Reliability is another open question. The system assumes Open Router API is always ongoing and that the models will respond in a timely manner. It lacks the circuit breakers, fallback strategies, and replay logic that keep business-critical applications running when a provider experiences an outage.
These absences aren’t flaws in Carpath’s code of conduct — they clearly state they don’t intend to support or improve the project — but they do define the value proposition for the commercial AI infrastructure market.
Companies love it Lingchenfor , for , for , . AWS Bedrockand various AI gateway startups are essentially selling "to harden" Around the basic logic that Karpathi demonstrated. They provide security, observability, and compliance wrappers that turn raw orchestration scripts into a viable enterprise platform.
Why Karpiti believes the code is now "Afferal" And traditional software libraries are obsolete
Perhaps the most provocative aspect of the project is the philosophy under which it was built. Karpathi described the development process as "99% vibe codedfor , for , for , ." This means that it relied heavily on AI assistants to generate code.
"The code is now permanent and the libraries are deprecated, ask your LLM to change it however you want," he wrote in the repository documentation.

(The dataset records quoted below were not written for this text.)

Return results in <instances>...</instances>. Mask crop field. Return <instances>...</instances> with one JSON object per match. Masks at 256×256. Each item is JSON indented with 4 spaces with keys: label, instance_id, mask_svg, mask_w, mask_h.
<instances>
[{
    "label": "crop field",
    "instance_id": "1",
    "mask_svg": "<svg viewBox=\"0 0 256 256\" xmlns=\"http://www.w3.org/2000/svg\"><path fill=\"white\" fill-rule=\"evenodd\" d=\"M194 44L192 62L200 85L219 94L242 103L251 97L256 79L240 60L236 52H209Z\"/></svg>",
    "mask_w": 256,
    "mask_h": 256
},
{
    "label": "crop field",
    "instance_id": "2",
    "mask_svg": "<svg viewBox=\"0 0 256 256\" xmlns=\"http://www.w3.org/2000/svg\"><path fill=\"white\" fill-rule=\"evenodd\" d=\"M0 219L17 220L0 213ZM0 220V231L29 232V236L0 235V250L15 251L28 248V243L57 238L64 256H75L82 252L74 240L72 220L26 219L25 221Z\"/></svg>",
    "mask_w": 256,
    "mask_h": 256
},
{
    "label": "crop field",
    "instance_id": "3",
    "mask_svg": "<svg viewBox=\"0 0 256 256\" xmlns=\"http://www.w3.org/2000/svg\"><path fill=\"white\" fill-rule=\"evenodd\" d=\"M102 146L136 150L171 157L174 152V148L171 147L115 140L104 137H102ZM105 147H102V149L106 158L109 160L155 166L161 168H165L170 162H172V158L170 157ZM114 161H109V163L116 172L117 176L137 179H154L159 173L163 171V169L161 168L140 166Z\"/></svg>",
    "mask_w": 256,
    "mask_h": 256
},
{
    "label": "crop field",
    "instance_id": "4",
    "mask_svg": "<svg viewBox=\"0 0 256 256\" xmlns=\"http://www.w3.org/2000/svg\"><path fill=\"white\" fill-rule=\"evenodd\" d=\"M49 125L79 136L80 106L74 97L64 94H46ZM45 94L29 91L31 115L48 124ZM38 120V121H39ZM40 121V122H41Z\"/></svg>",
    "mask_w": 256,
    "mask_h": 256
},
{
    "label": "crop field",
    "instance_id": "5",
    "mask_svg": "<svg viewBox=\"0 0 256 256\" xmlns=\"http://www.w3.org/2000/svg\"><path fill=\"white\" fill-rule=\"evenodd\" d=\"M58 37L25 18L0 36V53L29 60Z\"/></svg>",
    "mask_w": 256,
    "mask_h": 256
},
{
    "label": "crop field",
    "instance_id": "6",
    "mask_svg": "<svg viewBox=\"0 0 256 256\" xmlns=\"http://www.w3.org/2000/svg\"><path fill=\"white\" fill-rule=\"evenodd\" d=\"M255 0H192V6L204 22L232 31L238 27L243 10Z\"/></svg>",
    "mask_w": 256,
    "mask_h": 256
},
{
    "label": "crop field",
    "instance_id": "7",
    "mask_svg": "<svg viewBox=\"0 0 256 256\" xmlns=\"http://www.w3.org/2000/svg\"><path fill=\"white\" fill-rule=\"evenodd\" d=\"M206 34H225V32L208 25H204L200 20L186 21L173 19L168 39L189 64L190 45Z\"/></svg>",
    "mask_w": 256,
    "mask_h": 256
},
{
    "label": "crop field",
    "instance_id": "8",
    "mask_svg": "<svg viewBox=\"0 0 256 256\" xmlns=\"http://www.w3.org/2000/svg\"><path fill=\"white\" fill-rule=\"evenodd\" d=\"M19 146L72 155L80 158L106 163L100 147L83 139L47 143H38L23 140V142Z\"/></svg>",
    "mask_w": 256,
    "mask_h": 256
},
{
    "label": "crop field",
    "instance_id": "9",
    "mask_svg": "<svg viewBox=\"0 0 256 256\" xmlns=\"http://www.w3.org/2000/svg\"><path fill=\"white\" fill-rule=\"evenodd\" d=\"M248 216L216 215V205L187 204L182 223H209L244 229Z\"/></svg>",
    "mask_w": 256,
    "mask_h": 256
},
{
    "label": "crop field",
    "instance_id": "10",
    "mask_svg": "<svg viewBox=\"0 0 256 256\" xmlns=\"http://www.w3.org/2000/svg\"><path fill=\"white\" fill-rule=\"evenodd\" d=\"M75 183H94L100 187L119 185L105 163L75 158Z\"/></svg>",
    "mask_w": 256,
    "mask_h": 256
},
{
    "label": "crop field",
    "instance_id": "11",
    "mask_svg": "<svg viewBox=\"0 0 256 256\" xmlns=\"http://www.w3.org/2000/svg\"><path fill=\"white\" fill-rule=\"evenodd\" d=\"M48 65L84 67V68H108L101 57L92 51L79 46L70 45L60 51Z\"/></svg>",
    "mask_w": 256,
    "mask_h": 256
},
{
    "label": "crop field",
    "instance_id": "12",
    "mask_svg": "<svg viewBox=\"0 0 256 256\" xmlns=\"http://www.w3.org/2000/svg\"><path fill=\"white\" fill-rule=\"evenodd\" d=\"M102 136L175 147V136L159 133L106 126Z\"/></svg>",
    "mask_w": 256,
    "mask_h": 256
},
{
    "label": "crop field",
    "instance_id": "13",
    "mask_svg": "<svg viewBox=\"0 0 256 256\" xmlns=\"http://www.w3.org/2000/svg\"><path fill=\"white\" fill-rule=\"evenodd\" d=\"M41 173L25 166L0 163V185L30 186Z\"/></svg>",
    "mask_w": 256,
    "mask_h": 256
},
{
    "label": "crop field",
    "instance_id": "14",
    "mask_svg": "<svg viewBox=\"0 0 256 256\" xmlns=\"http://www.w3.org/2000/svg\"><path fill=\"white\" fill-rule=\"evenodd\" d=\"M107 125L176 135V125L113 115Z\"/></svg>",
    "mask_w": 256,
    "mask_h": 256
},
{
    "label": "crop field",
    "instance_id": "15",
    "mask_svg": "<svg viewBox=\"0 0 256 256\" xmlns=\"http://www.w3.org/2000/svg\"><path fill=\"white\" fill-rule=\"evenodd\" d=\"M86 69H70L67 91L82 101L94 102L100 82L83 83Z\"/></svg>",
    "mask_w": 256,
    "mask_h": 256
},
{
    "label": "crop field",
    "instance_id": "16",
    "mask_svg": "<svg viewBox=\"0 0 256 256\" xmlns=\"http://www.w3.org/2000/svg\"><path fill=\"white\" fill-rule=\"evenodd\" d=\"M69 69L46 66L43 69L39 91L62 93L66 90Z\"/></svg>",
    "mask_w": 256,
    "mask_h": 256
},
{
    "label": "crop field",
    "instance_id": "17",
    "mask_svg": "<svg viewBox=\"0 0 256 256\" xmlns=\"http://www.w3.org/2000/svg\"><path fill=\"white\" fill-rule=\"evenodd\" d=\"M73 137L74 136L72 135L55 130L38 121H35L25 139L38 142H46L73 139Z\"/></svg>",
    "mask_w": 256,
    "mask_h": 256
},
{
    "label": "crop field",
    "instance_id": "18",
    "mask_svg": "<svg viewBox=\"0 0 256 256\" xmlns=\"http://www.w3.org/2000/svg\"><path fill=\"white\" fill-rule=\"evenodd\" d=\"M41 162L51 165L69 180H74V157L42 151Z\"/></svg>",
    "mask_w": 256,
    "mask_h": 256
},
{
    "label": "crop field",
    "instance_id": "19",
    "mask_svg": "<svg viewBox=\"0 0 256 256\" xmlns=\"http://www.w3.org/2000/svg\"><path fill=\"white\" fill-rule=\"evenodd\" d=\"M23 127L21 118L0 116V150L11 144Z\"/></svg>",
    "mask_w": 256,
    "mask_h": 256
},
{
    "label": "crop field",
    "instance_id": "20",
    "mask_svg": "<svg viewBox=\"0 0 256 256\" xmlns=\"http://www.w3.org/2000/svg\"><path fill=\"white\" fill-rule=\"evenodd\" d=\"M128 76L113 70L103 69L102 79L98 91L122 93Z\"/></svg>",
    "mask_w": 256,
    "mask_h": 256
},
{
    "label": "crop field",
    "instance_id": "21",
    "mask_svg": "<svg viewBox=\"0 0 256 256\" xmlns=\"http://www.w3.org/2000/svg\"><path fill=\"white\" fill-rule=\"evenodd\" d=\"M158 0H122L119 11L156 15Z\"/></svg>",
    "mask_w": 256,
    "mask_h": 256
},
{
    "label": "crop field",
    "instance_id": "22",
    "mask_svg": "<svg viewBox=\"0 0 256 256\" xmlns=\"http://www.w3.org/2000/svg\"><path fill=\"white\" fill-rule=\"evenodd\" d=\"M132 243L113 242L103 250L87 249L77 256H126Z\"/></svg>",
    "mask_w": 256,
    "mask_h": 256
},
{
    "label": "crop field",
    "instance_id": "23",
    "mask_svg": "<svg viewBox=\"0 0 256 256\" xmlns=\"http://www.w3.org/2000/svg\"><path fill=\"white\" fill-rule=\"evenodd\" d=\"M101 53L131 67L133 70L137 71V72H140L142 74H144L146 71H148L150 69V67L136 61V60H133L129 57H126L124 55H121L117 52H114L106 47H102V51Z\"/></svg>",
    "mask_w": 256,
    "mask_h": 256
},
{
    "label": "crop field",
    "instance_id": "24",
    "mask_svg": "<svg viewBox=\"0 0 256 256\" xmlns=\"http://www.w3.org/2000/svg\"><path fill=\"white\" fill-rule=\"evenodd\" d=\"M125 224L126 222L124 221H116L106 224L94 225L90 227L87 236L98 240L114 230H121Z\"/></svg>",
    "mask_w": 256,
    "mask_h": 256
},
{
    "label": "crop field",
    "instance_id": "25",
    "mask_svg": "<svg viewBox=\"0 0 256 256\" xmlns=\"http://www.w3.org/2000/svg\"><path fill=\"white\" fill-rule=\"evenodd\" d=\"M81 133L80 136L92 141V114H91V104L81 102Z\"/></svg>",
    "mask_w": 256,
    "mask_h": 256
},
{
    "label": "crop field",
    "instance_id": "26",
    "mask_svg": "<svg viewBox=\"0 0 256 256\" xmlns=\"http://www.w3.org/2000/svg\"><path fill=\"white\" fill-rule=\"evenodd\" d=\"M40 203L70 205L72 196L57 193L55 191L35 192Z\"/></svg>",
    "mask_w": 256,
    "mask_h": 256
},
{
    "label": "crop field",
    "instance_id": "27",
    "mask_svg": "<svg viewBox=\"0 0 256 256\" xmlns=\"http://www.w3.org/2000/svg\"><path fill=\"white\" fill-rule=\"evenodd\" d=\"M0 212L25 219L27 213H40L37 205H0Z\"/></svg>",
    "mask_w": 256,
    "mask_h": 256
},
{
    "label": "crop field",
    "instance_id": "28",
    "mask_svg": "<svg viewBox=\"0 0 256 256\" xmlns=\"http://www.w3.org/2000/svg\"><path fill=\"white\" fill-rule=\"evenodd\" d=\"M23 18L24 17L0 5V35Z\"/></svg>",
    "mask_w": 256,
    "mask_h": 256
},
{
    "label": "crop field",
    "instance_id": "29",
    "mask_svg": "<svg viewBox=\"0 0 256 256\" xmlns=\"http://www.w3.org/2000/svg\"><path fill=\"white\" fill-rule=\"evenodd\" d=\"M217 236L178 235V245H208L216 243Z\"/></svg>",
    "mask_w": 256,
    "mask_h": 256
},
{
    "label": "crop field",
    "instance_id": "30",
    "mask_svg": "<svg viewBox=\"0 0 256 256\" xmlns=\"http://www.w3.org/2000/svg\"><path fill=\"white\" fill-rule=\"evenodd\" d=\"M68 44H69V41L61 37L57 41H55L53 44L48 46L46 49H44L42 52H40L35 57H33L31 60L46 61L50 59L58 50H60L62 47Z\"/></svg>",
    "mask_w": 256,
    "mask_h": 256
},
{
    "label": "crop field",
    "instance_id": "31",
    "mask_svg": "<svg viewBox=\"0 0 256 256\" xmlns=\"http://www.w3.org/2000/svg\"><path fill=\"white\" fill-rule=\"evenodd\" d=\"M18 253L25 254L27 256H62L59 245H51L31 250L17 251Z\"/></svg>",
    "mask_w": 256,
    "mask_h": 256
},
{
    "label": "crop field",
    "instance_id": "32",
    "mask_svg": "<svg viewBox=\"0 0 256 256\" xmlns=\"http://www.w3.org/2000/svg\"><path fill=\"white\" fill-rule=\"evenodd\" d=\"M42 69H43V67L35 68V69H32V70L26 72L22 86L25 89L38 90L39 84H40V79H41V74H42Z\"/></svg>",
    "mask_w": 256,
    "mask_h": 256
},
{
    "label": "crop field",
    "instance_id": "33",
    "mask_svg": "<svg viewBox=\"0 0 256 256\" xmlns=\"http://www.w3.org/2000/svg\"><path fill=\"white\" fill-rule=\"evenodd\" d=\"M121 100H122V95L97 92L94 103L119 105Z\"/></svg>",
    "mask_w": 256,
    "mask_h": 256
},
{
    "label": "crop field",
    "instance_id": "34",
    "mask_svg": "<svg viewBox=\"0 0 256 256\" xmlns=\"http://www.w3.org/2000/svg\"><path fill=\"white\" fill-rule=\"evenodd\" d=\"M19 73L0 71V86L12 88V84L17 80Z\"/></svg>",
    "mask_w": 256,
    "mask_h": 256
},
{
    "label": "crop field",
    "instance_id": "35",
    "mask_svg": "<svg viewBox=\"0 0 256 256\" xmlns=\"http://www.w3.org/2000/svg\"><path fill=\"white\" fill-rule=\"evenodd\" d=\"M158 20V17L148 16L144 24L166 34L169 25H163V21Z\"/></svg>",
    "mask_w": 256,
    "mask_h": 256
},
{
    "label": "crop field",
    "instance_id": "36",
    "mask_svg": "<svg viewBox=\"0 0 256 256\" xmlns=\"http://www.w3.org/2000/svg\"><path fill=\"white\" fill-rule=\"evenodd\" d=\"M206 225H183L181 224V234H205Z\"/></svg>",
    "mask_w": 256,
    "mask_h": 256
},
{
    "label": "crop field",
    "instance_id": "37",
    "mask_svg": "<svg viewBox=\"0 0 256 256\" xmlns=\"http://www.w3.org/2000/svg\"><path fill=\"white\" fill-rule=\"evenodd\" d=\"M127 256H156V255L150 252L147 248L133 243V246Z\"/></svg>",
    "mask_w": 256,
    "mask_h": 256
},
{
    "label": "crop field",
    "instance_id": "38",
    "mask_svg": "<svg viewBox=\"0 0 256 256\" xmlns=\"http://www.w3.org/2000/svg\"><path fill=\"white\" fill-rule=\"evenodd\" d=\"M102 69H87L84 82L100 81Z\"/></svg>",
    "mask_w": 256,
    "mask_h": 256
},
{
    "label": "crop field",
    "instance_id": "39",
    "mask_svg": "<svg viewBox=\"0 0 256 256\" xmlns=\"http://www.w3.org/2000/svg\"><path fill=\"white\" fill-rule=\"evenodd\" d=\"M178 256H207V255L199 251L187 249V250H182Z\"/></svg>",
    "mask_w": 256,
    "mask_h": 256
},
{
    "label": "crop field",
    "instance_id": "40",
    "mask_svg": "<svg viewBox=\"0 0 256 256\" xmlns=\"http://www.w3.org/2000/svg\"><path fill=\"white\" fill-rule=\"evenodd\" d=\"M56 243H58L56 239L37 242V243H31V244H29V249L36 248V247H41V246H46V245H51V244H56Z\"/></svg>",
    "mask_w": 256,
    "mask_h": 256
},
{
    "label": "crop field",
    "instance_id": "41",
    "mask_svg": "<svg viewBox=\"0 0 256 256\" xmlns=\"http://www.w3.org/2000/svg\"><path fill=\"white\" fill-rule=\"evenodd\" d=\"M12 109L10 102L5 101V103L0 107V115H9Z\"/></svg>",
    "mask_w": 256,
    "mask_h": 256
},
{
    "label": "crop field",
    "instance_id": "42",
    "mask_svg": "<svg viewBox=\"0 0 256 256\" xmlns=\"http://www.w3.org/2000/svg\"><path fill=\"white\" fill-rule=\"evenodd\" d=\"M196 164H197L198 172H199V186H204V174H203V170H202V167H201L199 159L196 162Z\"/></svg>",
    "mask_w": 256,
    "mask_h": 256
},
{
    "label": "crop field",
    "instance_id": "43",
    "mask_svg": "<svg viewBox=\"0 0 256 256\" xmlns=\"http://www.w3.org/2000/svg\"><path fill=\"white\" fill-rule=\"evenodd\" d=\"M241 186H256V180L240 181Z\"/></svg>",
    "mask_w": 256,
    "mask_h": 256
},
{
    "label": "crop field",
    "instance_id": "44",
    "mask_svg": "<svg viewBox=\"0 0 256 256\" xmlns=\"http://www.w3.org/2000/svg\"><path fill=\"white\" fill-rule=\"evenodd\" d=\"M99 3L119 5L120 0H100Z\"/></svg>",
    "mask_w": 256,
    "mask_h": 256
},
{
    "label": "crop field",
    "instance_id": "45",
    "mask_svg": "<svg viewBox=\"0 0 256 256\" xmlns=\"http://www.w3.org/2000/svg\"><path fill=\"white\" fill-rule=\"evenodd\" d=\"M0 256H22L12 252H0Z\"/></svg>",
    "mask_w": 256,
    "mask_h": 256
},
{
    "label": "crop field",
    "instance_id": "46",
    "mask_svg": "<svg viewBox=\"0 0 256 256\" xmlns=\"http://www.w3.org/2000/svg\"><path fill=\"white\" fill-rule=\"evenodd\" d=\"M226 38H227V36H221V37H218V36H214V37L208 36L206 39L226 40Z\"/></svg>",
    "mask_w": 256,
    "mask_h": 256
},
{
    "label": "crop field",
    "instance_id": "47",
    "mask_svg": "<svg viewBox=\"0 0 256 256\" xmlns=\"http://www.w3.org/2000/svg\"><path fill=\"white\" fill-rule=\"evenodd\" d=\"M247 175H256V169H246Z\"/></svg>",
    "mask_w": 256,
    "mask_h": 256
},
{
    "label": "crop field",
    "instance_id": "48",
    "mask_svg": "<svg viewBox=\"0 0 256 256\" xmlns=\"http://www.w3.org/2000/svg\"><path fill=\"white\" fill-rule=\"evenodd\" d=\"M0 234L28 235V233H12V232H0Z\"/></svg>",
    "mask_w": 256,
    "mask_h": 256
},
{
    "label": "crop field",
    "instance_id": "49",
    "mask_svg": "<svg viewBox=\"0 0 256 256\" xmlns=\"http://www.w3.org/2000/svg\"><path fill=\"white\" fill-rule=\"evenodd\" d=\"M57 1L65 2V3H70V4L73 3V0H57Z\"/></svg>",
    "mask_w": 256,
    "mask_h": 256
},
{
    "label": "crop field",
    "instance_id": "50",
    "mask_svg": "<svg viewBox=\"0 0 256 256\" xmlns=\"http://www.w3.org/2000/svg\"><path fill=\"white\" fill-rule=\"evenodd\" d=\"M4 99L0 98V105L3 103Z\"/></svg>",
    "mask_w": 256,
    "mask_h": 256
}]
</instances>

This statement marks a fundamental shift in software engineering capability. Traditionally, companies build internal libraries and abstractions to manage complexity, maintaining them for years. Karpathi is proposing a future where code is treated "Immediate support" – Disposable, easily rewritten by AI, and not intended to last.
For enterprise decision makers, this is a difficult strategic question. If internal tools can be "vibe coded" On a weekend, does it make sense to buy expensive, rigid software suites for internal workflows? Or should platform teams empower their engineers to develop custom, disposable tools that fit their exact needs for a fraction of the cost?
When AI Models Judge AI: The Dangerous Gap Between Machine Preferences and Human Needs
Beyond architecture, LLM Council The project inadvertently highlights a specific risk in deploying automated AI: the disconnect between human and machine judgment.
Karpathi’s observation that his models preferred GPT 5.1, while they preferred Gemini, suggests that AI models may have a shared bias. They may favor verbs, specific formatting, or rhetorical confidences that are not necessarily compatible with human business needs for consistency and accuracy.
As businesses become increasingly dependent on "LLM-AS-A-JUDGE" In order to evaluate the quality of the system’s customer-facing bots, this contrast matters. If the automatic evaluator consistently rewards "Word spread further" Answers While human users want comprehensive solutions, metrics will demonstrate success while decreasing customer satisfaction. Karpathi’s experience shows that relying solely on grade AI is a strategy fraught with hidden alignment issues.
What enterprise platform teams can learn from the weekend hack before building their 2026 stack
Finally, LLM Council Acts as a Rorschach test for AI industry. For hobbyists, this is a fun way to read books. For the vendor, it’s a risk, proving that the core functionality of their product can be replicated in a few hundred lines of code.
But for an enterprise technology leader, it’s a reference architecture. This eliminates the orchestration layer, showing that the technical challenge is not in signaling, but in manipulating the data.
As platform teams head into 2026, many will likely find themselves staring at Carpath’s code, not deploying it, but trying to understand it. This proves that a multi-model strategy is not technically out of reach. The question is whether companies will build the governance layer themselves or pay someone else to wrap it "vibe code" In enterprise grade coach.